The Europeans bristle under such criticism, saying an emphasis on treatment
and education in their own countries is a more viable solution to drug use.

European drug experts say American high-technology interdiction efforts and
harsh enforcement inside the United States have had little impact in
curtailing the flow of drugs to American users, an assertion many American
drug experts do not dispute.

The Europeans are especially strongly opposed to aerial spraying of coca
crops in Colombia, which they say fails to address the country's deep social
problems. Their opposition was highlighted in February when the European
Parliament voted 474 to 1 to reject the American- supported spraying program
in Colombia.

Europeans generally acknowledge that cocaine use, along with that of other
drugs, is up, but they say American data exaggerate the increase.

"It's a slow increase," said Ingo Michels, who runs the office for the
German drug commissioner. "The number has not been increasing dramatically
in the last 10 years."

Yet European drug policy experts also acknowledge that drug consumption
figures across the continent are not uniform and that the data are not as
reliable as in the United States, which has been analyzing drug use and
trafficking for much longer.

Europol says that between 1 and 3 percent of European adults and between 1
and 5 percent of young adults have sampled cocaine, comparable to figures
for American consumption.

American estimates of drug flow to Europe are based, in part, on the theory
that 25 percent of all drug shipments are seized or lost en route. And since
about 50 European-bound tons of cocaine were seized in 1999, according to
American figures, officials there say more than 200 tons were shipped.

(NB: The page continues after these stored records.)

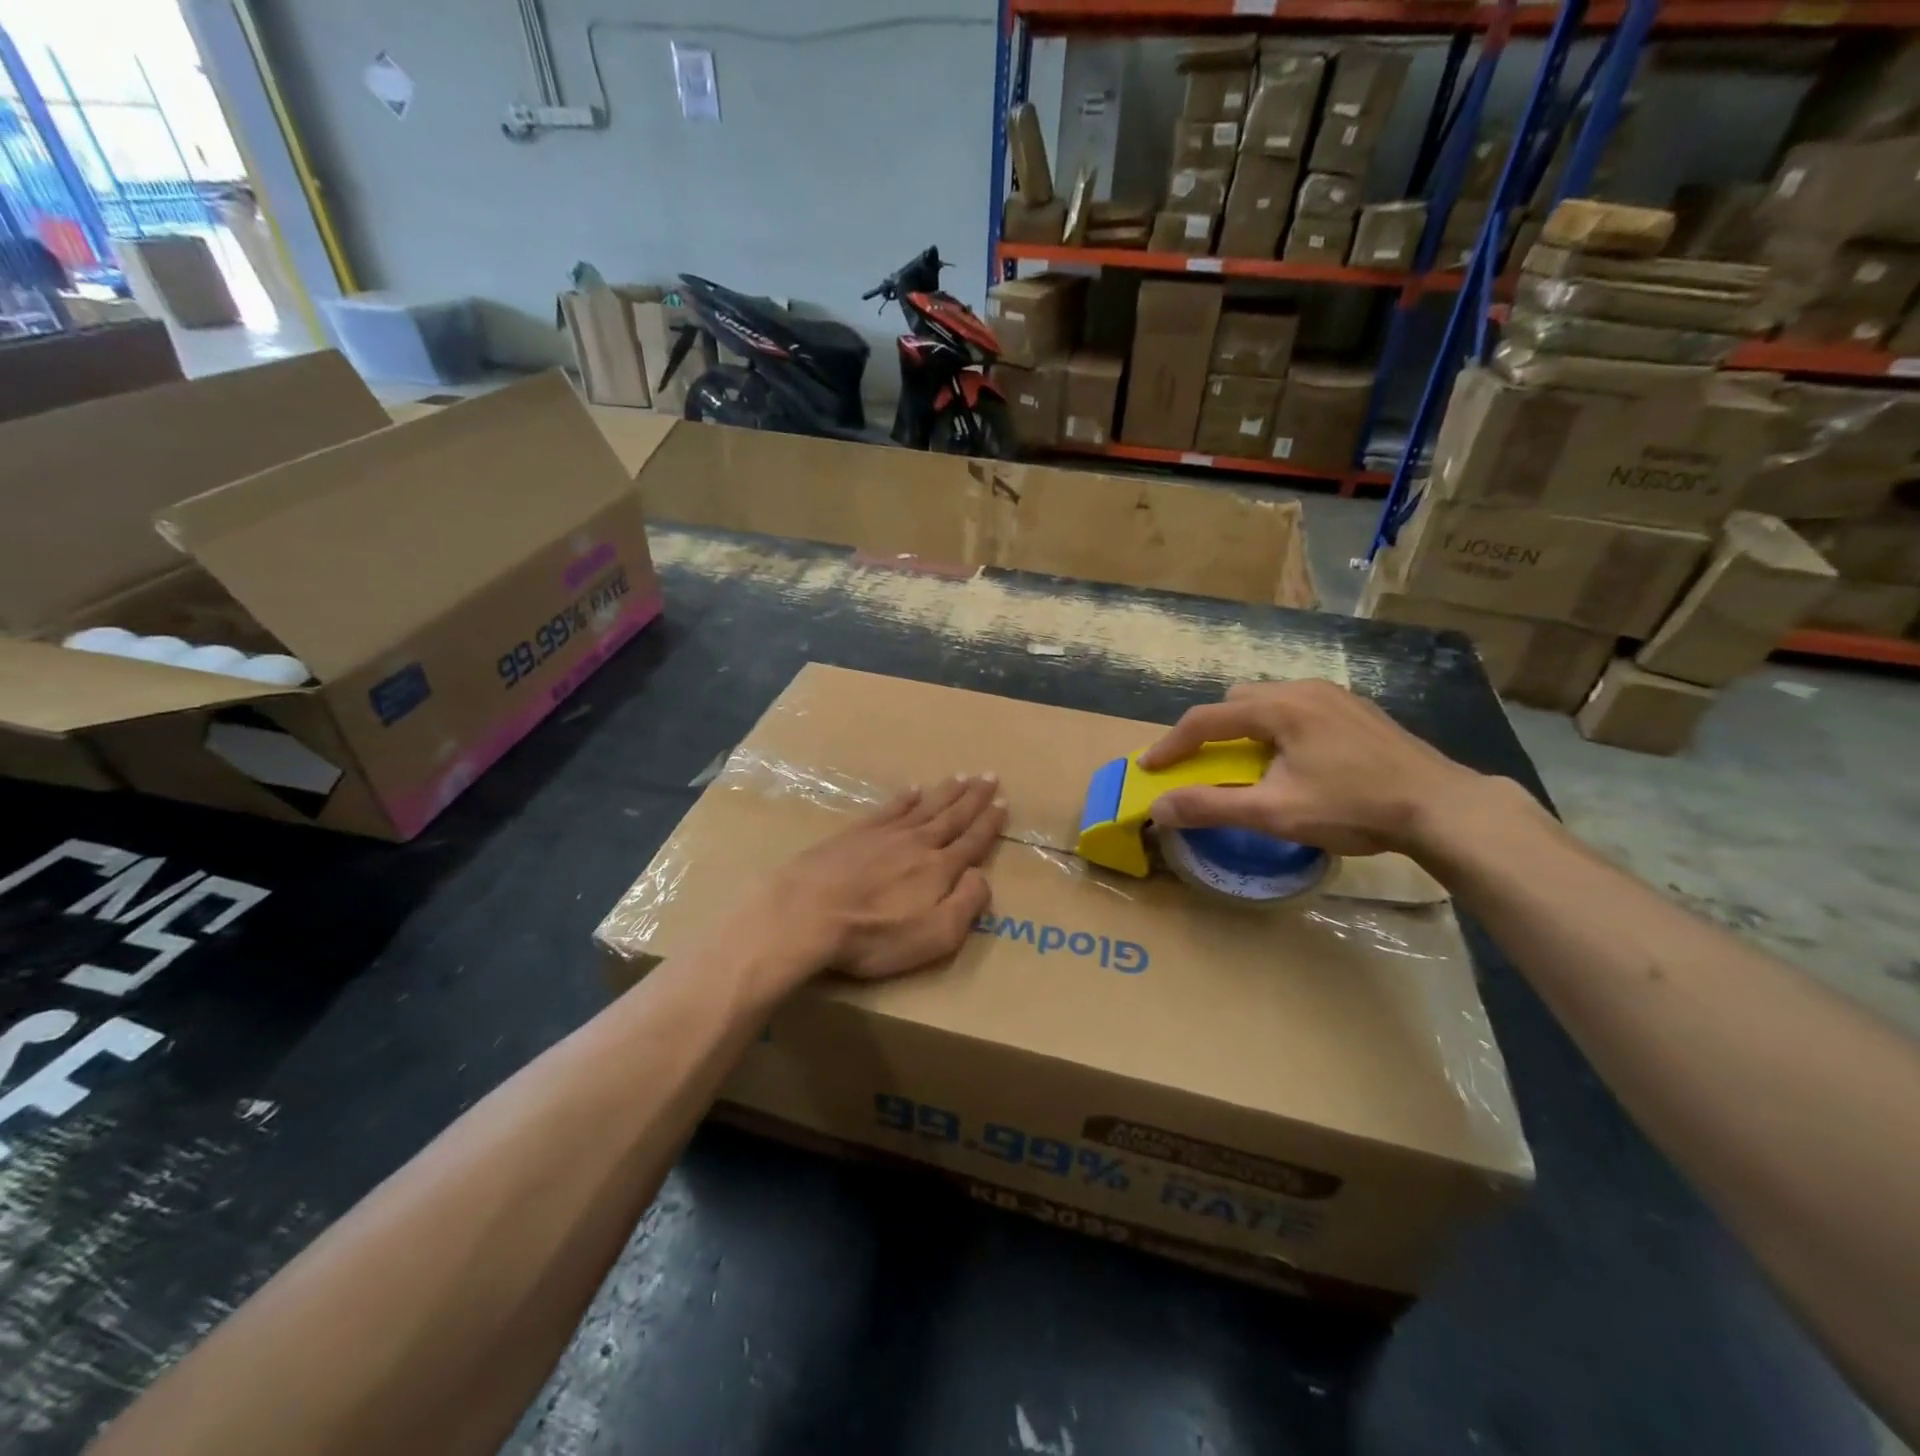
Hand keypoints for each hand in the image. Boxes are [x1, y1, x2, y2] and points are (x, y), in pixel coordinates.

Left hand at [760, 775, 1006, 980]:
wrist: (807, 913)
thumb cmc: (874, 935)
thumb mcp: (935, 935)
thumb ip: (966, 905)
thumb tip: (980, 876)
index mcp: (939, 869)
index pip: (972, 842)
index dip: (989, 824)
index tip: (1003, 803)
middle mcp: (917, 843)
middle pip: (952, 816)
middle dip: (973, 797)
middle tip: (989, 776)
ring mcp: (884, 835)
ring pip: (924, 807)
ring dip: (945, 792)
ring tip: (961, 777)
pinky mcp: (854, 834)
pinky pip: (889, 809)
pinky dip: (904, 798)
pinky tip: (912, 790)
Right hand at [1137, 680, 1490, 857]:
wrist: (1442, 807)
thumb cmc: (1353, 807)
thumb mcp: (1275, 813)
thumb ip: (1211, 807)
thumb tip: (1158, 808)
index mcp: (1279, 708)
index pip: (1206, 719)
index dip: (1172, 744)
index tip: (1151, 767)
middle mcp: (1303, 689)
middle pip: (1237, 701)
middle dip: (1212, 730)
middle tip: (1206, 764)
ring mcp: (1335, 696)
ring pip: (1269, 701)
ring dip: (1246, 728)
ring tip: (1251, 763)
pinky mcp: (1357, 709)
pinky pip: (1298, 707)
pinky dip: (1278, 727)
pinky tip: (1297, 759)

The Americans said improved European interdiction efforts had helped lead to
more seizures. But drug experts also say the high seizure rates in Europe —
they increased by 15 percent a year in the 1990's — signal a rise in
consumption.

By conservative estimates, according to American government reports,
European cocaine use has grown by 10 percent a year in the 1990's. That
rate, said the White House drug policy office, "is similar to the rate that
U.S. consumption rose during its greatest increase," from the mid-1970's to
mid-1980's.

Those developments come as Colombian cocaine trafficking has undergone major
changes since 1993, when the Colombian police tracked down and killed Pablo
Escobar Gaviria, the infamous leader of the Medellín cartel.

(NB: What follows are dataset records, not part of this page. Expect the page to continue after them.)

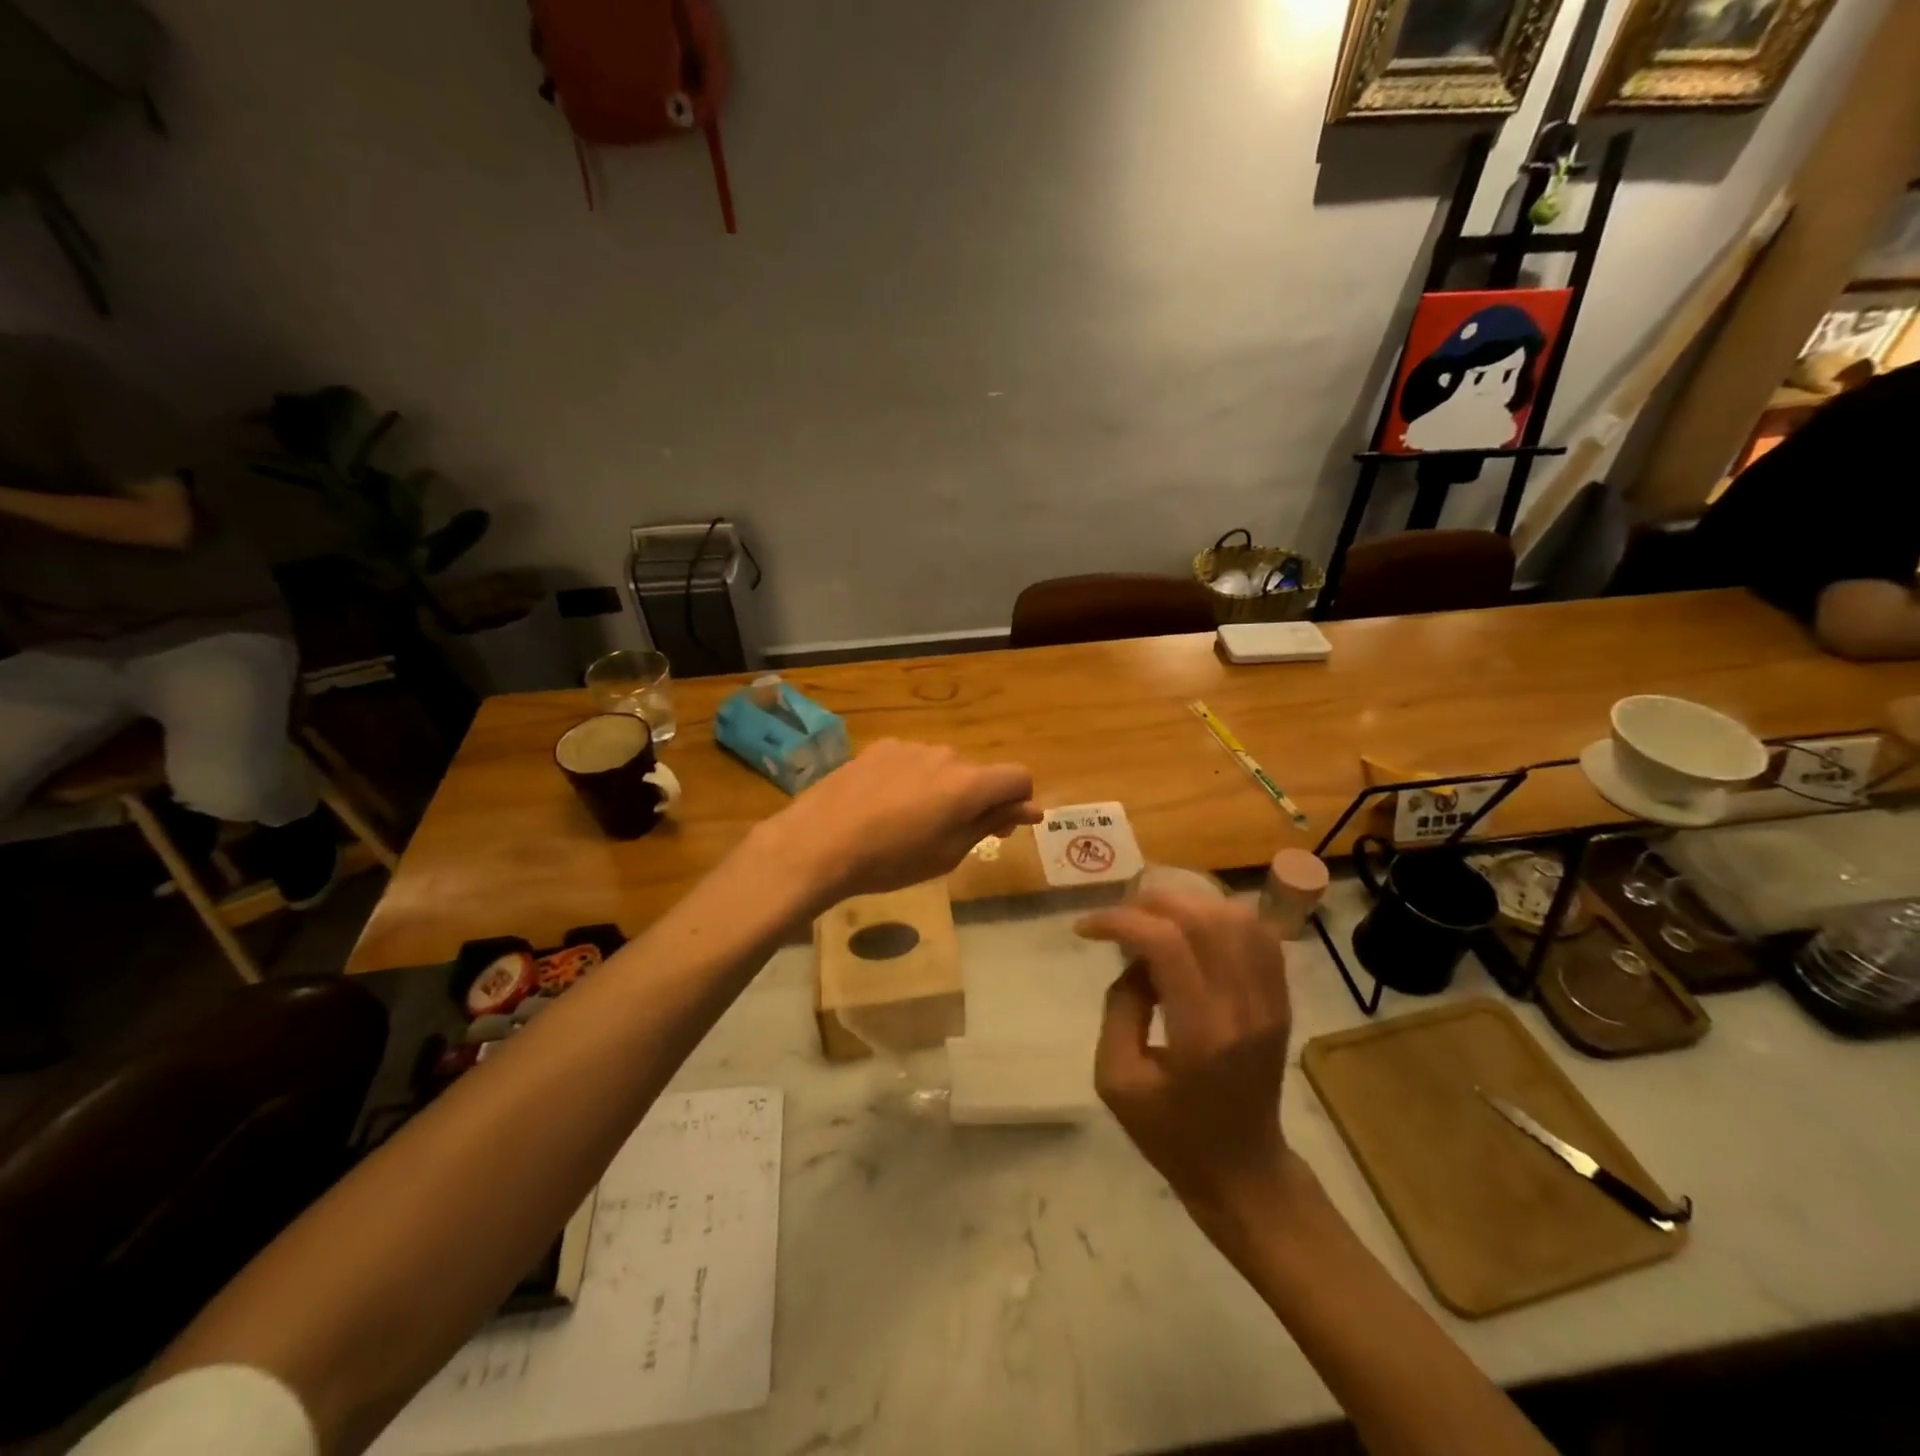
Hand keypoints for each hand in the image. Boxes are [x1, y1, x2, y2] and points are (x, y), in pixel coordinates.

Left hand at [753, 739, 1039, 904]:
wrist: (819, 842)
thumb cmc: (891, 860)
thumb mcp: (948, 853)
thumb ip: (990, 823)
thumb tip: (1030, 808)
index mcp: (969, 783)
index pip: (1018, 777)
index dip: (1018, 802)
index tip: (1000, 828)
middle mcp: (945, 755)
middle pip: (978, 774)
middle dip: (976, 800)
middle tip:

The large, flamboyant cartels of the Escobar era are gone. The Colombian
cocaine trade is instead run by small, less visible trafficking groups that
are more cautious and more willing to work with one another, said Francisco
Thoumi, a Colombian-born economist who is writing a book about the Andean
drug economy. Those groups have also come to rely on European markets more
than their predecessors.

A window into the European drug pipeline was opened in April, when the
Colombian Army tracked down Luiz Fernando da Costa, a powerful Brazilian
trafficker who had been transporting cocaine via small private planes east
to Suriname and south to Brazil. Much of the cocaine, the Colombian military
said, then wound up in Europe.

Law enforcement officials here say Mr. da Costa's operation underscored how
traffickers who have set their sights on Europe use circuitous routes,
shipping cocaine along the Pacific coast to Chile or through the heart of
South America to Argentina and Brazil. Container ships or freighters then
transport the drugs to Europe.

"All these traffickers use the path of least resistance, to get away from
enforcement," said Joseph D. Keefe, chief of operations for the Drug
Enforcement Administration in Washington.

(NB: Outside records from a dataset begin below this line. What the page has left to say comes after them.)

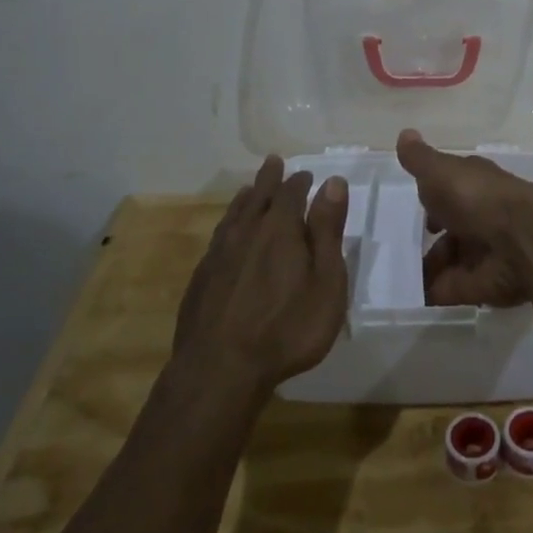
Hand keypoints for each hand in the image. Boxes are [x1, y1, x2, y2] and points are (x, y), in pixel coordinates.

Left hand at [174, 155, 349, 392]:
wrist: (219, 370)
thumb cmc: (287, 328)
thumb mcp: (326, 282)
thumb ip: (327, 230)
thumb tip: (332, 182)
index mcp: (279, 229)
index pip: (291, 192)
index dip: (300, 181)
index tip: (307, 175)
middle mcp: (245, 232)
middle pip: (258, 196)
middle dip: (269, 179)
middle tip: (273, 162)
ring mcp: (218, 255)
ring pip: (234, 215)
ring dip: (246, 199)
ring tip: (250, 191)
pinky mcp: (201, 279)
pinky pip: (218, 238)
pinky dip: (228, 225)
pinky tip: (228, 235)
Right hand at [396, 129, 532, 307]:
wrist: (522, 239)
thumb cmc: (477, 196)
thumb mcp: (440, 171)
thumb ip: (420, 159)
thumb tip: (404, 134)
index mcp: (475, 185)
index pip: (453, 189)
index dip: (434, 197)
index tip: (416, 205)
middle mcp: (483, 216)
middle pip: (453, 228)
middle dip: (430, 239)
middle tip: (398, 248)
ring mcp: (485, 251)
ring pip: (451, 260)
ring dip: (428, 268)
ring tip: (397, 275)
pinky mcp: (483, 284)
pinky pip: (451, 289)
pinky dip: (432, 292)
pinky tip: (408, 295)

The extra effort, the experts say, is well worth it. In American cities, the
price for a kilo of cocaine — about 2.2 pounds — can run below $20,000. But
in Britain, the State Department says, a kilo can bring in $42,000 to
$51,000, and in France, $35,000 to $45,000.

"You're talking about $18,000 a kilo in the United States when it's anywhere
from $45,000 to $60,000 in Europe," said an official in the United States
Embassy in Bogotá who works on drug issues. "So profit is the motive."